The next-generation sequencing (NGS) plots demonstrated that 2-HOBA restored the p53 binding in ABS-treated CP-A cells, such as that of the PUMA(BBC3) and p21(CDKN1A) genes. Altogether, the team noted that isoLGs modulated the binding of the DNA to the p53 protein along with its transcription activity. Furthermore, ABS treatment remarkably increased p53-isoLG protein adducts concentrations, while 2-HOBA considerably inhibited their formation. Similarly, p53 adduction along with isoLG was also verified via CP-A cells treated with chemically synthesized isoLGs.

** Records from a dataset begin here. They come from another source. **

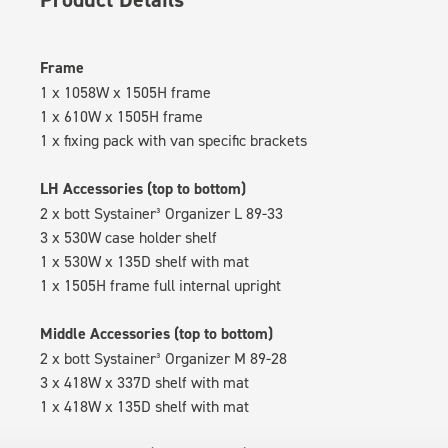
Frame
1 x 1058W x 1505H frame
1 x 610W x 1505H frame
1 x fixing pack with van specific brackets
LH Accessories (top to bottom)
2 x bott Systainer³ Organizer L 89-33
3 x 530W case holder shelf
1 x 530W x 135D shelf with mat
1 x 1505H frame full internal upright
Middle Accessories (top to bottom)
2 x bott Systainer³ Organizer M 89-28
3 x 418W x 337D shelf with mat
1 x 418W x 135D shelf with mat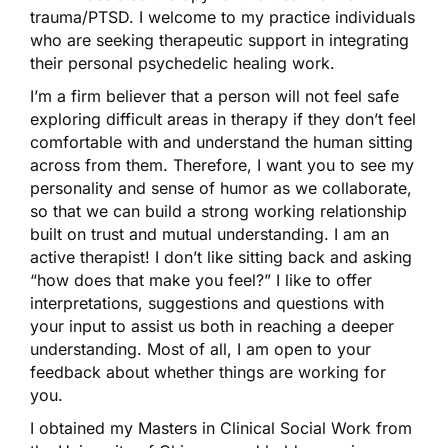
trauma/PTSD. I welcome to my practice individuals
who are seeking therapeutic support in integrating
their personal psychedelic healing work.
I’m a firm believer that a person will not feel safe
exploring difficult areas in therapy if they don’t feel
comfortable with and understand the human sitting
across from them. Therefore, I want you to see my
personality and sense of humor as we collaborate,
so that we can build a strong working relationship
built on trust and mutual understanding. I am an
active therapist! I don’t like sitting back and asking
“how does that make you feel?” I like to offer
interpretations, suggestions and questions with
your input to assist us both in reaching a deeper
understanding. Most of all, I am open to your
feedback about whether things are working for
you.
I obtained my Masters in Clinical Social Work from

The team found that even in the presence of ABS-induced DNA damage, p53 acetylation did not show a significant increase in comparison to control untreated cells. This was in contrast to camptothecin (CAMP) which robustly increased p53 protein acetylation. Furthermore, 2-HOBA reversed the inhibitory impacts of ABS while elevating p53 acetylation in the presence of ABS-induced DNA damage. This suggested that isoLG adduction could influence p53 protein acetylation.

2-HOBA could also inhibit conformational alterations within the p53 molecule present in the EPC2 and CP-A, which suggested that ABS elicited conformational alteration, which could lead to the exposure of the intramolecular PAb 240 epitope of p53. Additionally, the p53 protein could form high molecular weight aggregates, which were detectable by the D01 or PAb 240 antibodies. The p53 protein aggregate having high molecular weight was also observed in the isoLGs- and ABS-treated CP-A cells when assessed using the p53 D01 antibody and sodium dodecyl-sulfate polyacrylamide gel electrophoresis (SDS-PAGE). However, the team found no protein aggregates in cells exposed to ABS along with 2-HOBA.

Overall, the study findings demonstrated the aggregation and inactivation of the p53 protein via isoLG adduction that could eventually result in carcinogenic changes. This mechanism could be inhibited by the isoLG scavenger, 2-HOBA, which effectively prevented the generation of isoLG protein adducts as well as restored the p53 protein.